The Salt Lake Tribune Article | Featuring SnoreStop

Experts say the guerilla-style ad campaign for “snoring solution” is a product of social media.

A California company wants you to know that its publicity stunt has offended people in Los Angeles and that it will be here soon.

SnoreStop, a “snoring solution” throat spray manufacturer, is deliberately polarizing potential buyers with a Sunset Boulevard billboard that shows a purported American serviceman embracing a Muslim woman who is wearing a burqa and a wedding ring. That and other images in the guerilla marketing campaign bear the slogan, ‘Keeping you together’.

The company boasts that it aims to spread a message of tolerance, but seemingly at odds with that intent is a news release that draws attention to bigoted responses to the image — branded with the hash tag #betogether.

For instance: “For some people it’s just too soon. The tragedy of 9/11 is still so fresh in people’s minds and now we’re being told we have to accept the enemy being a part of our lives and culture,” and, “I guess she’s supposed to be one of them peace-loving ones?”

So, the campaign may not win a Nobel Prize. But Chris Thomas, owner of the Salt Lake City-based Intrepid ad agency, said he considers the release innovative.

“They were very transparent in saying, ‘We’re trying to create conflict,’ ” Thomas says. It’s “a really good example of the integration of advertising, social media and public relations. They’ve done it in a very bold way.”

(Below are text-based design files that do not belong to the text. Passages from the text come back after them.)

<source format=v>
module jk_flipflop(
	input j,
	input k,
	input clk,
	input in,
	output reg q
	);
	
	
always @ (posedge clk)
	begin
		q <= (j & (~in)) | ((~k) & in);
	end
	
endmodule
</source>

Snore Stop spokeswoman Melody Devemark said the small company employs between 12 and 16 people at its headquarters in Camarillo, Calif., and it has to find a way to spread the word broadly on a shoestring budget.

In 2005, it made news by bidding $37,375 to advertise on the forehead of a 20-year-old college student. This time, SnoreStop’s in-house marketing teamed with Pop Culture founder Darren Shuster to conceive of a campaign that would feature nontraditional couples who are “kept together” by SnoreStop.

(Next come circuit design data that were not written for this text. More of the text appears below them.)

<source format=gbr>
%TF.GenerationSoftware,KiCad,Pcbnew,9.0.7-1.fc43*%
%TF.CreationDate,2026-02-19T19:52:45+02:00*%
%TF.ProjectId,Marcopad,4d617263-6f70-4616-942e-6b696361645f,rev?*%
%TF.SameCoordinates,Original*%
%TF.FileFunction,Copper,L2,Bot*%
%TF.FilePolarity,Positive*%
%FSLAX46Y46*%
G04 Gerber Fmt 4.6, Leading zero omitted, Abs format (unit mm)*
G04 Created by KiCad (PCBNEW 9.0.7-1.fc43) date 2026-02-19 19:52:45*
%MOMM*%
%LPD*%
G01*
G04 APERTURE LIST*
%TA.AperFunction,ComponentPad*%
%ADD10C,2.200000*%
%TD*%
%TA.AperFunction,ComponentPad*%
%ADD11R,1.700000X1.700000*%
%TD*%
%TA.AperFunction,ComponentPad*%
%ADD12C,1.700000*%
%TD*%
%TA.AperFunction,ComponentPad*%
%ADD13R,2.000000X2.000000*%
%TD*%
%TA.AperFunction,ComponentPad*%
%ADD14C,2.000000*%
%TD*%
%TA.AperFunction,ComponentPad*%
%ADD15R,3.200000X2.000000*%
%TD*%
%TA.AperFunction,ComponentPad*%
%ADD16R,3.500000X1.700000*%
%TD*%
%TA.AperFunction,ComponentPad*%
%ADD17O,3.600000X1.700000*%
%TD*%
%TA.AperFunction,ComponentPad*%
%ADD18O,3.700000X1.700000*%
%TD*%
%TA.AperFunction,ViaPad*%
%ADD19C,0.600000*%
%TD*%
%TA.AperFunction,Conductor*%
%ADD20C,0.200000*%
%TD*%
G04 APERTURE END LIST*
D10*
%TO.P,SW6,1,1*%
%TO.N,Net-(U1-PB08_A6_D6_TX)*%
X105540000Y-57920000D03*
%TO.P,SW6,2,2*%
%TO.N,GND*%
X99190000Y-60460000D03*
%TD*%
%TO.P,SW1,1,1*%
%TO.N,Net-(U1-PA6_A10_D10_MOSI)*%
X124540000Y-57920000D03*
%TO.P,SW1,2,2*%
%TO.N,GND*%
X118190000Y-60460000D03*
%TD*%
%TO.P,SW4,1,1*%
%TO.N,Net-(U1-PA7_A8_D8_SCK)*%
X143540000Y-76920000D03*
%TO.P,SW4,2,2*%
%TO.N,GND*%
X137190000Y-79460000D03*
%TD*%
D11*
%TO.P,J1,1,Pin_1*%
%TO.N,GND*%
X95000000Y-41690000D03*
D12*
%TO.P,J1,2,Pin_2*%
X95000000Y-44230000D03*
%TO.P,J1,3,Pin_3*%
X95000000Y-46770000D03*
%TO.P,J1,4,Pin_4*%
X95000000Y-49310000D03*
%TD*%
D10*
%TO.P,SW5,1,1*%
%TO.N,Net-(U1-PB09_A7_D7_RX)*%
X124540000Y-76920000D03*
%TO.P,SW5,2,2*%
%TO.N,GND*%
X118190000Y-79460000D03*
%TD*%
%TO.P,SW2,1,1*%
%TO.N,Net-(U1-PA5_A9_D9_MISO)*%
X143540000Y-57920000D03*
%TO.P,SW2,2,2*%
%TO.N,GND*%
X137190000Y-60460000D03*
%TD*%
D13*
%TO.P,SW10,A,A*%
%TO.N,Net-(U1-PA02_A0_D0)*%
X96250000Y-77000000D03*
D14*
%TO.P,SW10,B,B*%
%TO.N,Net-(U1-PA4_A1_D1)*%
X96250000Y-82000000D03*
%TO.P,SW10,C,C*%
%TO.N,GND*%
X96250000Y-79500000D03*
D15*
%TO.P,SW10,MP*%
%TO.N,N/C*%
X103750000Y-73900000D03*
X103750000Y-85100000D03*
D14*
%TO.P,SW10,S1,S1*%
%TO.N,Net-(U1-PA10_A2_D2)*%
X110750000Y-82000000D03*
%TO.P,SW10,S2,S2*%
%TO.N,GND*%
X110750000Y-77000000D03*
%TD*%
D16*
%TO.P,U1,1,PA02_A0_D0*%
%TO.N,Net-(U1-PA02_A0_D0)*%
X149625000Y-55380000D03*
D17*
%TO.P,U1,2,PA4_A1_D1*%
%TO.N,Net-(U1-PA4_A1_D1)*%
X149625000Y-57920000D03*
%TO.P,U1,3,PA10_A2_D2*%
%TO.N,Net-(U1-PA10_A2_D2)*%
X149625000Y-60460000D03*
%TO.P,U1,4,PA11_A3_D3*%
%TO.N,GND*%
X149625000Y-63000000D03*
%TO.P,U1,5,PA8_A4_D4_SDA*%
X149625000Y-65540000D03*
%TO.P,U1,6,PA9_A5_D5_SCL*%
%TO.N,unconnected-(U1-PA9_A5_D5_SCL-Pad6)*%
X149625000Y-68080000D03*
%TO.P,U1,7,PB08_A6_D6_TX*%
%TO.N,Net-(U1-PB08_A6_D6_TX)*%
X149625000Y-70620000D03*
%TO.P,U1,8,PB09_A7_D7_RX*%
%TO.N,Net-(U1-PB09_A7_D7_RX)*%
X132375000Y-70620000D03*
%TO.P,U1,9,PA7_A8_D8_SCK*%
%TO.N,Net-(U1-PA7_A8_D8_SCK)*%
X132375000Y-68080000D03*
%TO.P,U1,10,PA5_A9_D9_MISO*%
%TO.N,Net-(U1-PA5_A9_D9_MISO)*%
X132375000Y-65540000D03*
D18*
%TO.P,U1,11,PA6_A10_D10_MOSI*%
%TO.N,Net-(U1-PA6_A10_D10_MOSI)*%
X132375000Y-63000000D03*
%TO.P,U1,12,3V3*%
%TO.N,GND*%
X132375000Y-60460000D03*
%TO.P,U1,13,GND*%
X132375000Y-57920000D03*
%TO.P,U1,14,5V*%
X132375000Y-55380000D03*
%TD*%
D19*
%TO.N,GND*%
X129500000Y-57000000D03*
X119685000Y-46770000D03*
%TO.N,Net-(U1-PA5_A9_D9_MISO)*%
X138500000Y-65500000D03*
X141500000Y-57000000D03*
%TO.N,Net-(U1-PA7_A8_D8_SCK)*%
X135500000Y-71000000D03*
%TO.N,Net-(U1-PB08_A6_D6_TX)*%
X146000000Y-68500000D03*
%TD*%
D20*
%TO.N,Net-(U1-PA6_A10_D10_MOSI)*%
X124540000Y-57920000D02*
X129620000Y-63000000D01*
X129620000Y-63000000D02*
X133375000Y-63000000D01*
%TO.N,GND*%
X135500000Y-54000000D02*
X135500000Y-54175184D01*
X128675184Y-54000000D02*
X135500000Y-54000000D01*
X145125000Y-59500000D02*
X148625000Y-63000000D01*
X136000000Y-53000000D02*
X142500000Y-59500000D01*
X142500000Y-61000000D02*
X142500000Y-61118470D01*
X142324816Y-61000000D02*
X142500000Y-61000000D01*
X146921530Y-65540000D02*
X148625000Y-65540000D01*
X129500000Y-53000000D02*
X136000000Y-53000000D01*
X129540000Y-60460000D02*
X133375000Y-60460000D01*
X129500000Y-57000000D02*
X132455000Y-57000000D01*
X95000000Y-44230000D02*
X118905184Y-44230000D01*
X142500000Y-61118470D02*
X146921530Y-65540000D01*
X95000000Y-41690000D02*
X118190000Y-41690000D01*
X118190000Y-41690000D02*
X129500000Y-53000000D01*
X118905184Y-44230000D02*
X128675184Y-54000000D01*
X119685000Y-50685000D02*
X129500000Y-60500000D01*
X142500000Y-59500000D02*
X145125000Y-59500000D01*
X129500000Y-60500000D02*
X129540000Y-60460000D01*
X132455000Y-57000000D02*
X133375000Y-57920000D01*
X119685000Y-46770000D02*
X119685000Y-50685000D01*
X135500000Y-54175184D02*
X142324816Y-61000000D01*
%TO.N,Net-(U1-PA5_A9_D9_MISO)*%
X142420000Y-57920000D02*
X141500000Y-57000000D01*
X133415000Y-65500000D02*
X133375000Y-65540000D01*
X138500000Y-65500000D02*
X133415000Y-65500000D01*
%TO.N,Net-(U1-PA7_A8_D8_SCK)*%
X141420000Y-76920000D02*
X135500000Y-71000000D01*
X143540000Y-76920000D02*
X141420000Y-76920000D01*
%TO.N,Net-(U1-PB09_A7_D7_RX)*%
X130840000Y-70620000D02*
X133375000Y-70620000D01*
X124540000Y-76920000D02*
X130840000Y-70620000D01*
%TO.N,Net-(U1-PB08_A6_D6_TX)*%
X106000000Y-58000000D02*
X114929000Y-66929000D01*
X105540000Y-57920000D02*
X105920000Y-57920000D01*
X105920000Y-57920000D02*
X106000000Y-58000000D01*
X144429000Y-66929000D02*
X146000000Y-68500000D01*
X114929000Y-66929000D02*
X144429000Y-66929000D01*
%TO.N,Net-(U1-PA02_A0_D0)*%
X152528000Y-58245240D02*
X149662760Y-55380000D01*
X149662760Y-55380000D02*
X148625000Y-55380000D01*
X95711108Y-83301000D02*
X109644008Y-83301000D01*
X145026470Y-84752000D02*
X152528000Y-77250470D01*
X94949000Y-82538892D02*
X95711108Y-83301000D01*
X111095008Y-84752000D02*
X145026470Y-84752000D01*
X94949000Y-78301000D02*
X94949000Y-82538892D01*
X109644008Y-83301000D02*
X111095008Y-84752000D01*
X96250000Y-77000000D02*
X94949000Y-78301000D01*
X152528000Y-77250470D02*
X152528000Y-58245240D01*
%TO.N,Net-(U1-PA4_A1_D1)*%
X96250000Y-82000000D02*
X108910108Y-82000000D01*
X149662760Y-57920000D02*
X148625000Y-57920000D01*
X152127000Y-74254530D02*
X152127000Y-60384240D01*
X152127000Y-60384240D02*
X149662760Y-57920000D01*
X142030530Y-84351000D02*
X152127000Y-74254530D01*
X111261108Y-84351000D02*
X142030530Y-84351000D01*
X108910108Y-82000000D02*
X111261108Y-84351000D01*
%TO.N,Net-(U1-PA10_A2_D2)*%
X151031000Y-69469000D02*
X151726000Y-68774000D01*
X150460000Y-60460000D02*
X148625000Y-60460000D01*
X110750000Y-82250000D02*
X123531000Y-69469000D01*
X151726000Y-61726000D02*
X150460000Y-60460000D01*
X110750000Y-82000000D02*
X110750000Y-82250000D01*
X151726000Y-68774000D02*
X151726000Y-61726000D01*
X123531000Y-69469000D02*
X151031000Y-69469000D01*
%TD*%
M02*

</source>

If Shuster’s name sounds familiar, it’s because he’s the brains behind an attempt to rename the town of Bluff, Utah, after London-based PokerShare.com in 2005, and later to rename Salt Lake City’s Sugar House neighborhood after dating website SugarDaddie.com in February.

The Salt Lake billboard — to be installed at an undisclosed location by an undisclosed company — is one of 20 planned nationwide. Deve­mark said the original idea was to use more than one image, but they may stick with the L.A. design. Thomas says he can’t speak specifically about Snore Stop but that he often cautions clients that the Salt Lake market is very different from the rest of the country.